Düsseldorf.
“Sacre”: three choreographies by Jerome Robbins, Demis Volpi and Marcos Morau each approach the victim(s) at the Düsseldorf Rheinoper differently.

“Sacre”, the victim – the individual contributions to this three-part ballet evening approach the term from very different perspectives. Both the spiritual and the profane aspects of sacrifice(s) are examined. Jerome Robbins’ “The Cage” makes the – brilliant – start. In 1951, at a time when women tended to be reduced to the role of crickets at the hearth, he confronted the audience with an insectoid way of life in which the militant females quietly and efficiently killed the males, who were always perceived as intruders.

A shocker then. Not anymore, but the highly stylized and at the same time raw animal spectacle has lost none of its fascination. Apart from a company of highly virtuosic dancers, Robbins’ choreography requires only a few means: limbs spread out at acute angles, bodies writhing and angular movements to create the illusion of a warlike insect state.

Futaba Ishizaki as an initially clumsy young insect

Futaba Ishizaki succeeds particularly vividly as an initially clumsy young insect, which then surprisingly quickly finds its way of moving in a manner appropriate to its species and thus finds its way into execution mode. He knows how to win viewers over to this species despite the radically sexist orientation of the community.

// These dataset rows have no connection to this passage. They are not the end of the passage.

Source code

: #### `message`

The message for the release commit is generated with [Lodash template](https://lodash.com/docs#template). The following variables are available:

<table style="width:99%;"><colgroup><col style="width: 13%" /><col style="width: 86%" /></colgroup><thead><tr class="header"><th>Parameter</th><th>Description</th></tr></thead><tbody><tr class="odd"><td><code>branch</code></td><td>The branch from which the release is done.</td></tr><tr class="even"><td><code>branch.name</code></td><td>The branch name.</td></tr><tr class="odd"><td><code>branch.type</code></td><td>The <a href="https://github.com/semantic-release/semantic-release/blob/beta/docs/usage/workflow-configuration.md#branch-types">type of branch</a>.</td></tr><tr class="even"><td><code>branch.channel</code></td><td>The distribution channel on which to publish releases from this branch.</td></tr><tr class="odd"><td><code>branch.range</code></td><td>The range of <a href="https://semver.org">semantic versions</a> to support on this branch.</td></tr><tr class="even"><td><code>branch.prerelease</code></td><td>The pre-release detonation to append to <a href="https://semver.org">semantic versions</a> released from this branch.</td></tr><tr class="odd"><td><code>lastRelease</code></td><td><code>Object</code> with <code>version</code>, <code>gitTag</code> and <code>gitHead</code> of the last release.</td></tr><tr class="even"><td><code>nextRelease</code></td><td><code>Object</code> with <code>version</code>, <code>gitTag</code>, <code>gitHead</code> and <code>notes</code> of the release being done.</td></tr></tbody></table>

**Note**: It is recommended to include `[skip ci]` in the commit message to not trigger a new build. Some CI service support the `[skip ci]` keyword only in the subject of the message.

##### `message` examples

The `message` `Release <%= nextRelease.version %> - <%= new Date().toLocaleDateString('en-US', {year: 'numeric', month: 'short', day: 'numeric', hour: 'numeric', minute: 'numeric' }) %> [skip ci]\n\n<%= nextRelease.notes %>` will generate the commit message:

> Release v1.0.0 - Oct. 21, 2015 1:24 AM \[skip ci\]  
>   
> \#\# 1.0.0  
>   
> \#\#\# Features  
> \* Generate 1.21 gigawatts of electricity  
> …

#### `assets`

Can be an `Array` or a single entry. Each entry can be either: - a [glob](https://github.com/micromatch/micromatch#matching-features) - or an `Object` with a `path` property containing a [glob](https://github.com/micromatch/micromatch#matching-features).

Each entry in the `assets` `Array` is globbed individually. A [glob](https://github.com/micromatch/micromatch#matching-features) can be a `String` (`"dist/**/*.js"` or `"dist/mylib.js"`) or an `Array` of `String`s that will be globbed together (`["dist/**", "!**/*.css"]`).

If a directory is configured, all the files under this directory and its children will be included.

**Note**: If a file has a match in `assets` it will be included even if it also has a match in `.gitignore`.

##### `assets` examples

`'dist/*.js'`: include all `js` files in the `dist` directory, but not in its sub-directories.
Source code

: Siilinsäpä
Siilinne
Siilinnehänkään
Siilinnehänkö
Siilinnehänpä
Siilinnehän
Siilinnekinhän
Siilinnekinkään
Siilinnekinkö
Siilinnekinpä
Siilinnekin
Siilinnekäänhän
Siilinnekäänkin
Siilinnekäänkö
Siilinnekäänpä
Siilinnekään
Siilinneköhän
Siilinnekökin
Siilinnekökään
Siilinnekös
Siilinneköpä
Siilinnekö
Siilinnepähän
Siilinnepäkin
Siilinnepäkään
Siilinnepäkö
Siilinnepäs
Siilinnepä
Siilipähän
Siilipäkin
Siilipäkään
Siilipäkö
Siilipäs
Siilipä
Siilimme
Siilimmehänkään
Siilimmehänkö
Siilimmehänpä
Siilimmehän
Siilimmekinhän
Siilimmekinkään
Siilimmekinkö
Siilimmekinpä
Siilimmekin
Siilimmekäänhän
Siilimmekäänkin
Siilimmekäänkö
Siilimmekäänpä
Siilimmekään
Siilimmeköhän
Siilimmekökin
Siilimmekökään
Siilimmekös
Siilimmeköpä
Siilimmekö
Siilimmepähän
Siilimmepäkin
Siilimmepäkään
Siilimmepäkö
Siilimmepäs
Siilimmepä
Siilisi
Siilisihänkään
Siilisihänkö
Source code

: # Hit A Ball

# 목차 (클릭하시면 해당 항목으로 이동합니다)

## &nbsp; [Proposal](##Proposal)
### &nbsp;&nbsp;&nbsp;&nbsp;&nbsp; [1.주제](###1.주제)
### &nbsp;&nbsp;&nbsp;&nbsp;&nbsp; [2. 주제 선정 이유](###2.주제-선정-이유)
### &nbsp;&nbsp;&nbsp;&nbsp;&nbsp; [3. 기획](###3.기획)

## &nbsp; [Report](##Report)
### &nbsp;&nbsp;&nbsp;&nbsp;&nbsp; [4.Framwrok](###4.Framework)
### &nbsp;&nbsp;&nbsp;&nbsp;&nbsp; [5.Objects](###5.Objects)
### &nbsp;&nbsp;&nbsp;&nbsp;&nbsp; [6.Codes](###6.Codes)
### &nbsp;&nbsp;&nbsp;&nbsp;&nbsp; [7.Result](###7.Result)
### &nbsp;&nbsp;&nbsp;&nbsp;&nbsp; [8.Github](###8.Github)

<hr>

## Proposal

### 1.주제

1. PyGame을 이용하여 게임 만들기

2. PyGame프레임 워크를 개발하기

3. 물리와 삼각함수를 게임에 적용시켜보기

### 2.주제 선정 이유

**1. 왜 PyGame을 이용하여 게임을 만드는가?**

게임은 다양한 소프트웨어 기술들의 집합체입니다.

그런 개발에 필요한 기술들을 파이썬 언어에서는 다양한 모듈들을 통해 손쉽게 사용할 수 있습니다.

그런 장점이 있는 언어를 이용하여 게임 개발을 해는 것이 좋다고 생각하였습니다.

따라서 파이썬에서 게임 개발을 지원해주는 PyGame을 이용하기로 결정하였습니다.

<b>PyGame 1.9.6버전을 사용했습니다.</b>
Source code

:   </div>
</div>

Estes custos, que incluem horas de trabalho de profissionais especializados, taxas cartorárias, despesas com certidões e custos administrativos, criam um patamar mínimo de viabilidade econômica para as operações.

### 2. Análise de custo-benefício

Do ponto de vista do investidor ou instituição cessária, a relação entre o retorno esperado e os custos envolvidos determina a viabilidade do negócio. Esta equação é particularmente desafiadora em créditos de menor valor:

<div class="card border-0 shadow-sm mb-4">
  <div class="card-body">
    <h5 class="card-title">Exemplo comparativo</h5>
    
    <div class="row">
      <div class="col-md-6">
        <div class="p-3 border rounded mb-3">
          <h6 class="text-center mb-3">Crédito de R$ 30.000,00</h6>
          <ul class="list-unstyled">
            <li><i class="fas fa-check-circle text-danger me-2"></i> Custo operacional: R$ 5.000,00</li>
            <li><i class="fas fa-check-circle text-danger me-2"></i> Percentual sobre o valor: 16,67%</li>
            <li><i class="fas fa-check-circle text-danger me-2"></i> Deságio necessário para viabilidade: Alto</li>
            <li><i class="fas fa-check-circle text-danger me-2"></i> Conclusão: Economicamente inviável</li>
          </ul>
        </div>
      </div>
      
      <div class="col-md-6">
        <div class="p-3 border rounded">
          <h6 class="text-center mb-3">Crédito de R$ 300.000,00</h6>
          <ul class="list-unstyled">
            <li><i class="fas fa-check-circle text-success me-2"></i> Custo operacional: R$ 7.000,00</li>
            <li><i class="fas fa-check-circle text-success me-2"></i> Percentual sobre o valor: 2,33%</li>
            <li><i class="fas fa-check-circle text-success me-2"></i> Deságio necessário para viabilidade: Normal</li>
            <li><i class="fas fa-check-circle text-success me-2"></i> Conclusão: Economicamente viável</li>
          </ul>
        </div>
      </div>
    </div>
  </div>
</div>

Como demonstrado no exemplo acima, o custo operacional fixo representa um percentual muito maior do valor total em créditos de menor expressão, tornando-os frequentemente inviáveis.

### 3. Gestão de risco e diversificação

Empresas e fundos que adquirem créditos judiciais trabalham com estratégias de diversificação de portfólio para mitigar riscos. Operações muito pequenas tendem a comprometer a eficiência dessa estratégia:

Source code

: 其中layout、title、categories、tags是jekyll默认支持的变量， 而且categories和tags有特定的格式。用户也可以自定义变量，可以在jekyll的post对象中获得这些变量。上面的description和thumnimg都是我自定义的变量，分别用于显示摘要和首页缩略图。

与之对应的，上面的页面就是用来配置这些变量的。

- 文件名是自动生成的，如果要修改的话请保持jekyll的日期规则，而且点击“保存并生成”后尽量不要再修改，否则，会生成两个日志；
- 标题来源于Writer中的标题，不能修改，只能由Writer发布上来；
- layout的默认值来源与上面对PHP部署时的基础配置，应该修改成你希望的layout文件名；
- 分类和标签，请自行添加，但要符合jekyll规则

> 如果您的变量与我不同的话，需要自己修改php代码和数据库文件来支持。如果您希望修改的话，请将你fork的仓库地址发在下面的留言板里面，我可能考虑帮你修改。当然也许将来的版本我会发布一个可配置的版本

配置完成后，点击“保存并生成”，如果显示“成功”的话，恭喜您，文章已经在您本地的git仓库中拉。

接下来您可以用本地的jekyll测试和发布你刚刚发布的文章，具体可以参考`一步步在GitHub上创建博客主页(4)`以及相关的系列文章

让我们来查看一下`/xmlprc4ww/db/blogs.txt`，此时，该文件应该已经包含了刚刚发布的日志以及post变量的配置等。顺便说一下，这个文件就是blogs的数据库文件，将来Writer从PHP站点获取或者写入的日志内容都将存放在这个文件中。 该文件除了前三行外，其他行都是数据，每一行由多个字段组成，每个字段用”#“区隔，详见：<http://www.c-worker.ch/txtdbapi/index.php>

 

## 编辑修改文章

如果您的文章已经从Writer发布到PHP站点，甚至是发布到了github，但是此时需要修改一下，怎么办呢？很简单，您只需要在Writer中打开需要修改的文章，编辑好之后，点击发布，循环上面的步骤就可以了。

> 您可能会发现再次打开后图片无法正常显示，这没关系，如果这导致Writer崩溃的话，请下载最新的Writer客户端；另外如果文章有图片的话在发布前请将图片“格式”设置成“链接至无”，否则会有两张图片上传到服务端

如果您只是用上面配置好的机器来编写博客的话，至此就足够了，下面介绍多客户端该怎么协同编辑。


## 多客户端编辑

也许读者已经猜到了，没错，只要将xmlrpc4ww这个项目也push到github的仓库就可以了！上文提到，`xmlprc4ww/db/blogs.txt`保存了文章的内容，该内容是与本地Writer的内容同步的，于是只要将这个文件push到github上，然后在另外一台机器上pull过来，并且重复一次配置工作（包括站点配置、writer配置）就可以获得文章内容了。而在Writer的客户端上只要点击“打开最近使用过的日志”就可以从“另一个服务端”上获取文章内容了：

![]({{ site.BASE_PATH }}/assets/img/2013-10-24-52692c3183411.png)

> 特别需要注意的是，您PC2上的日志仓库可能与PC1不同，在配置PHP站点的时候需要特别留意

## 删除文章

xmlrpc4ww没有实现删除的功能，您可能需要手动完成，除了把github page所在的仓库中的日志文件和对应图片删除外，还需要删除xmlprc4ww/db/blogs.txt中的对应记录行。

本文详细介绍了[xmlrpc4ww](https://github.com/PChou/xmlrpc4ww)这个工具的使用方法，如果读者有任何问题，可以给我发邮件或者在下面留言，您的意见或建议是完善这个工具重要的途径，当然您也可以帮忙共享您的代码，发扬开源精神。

Forgiving Demis Volpi’s contribution: With “Things with Feathers” he succeeds in creating a moving (dance) theater of becoming and passing away for Richard Strauss’ metamorphoses: Individual dancers fall behind when the group moves forward, seem to dissolve in the darkened edge of the stage, always find themselves new formations and forms of movement. Astounding, gravity-defying lifting figures amplify the ephemeral. But despite the inherent melancholy, something deeply comforting is palpable. After all, in the poem by Emily Dickinson quoted here, the “thing with feathers” describes nothing other than hope.






Marcos Morau gives Igor Stravinsky’s “Sacre” a completely new twist

Most recently, Marcos Morau gave Stravinsky’s often and prominently danced Rite of Spring a completely new twist in the eponymous “Sacre”: Even if the eruptive quality of Stravinsky’s music and the dancers’ head-controlled movements initially suggest buds bursting, it quickly becomes clear: Nothing is sprouting here more. Instead, the end of mankind is danced: the dancers move in swarms, monolithically, adapted to the stone gray of the dystopian landscape of rocks and rubble (stage: Max Glaenzel). Resistance against the “absolutism of inorganic matter” (Morau) seems futile.


Do the actors sacrifice themselves by falling over the edge of a cliff or are they already victims of their own intolerance? The piece doesn’t provide an answer, but shakes you up all the more. A dance evening that is as big as it is dark.

Düsseldorf Symphony Orchestra under Vitali Alekseenok

The Düsseldorfer Symphoniker under Vitali Alekseenok, who on this evening – apparently in favor of a consistent sound pattern – clipped a few peaks in Stravinsky’s work in the best of moods, without taking away the power of the respective pieces.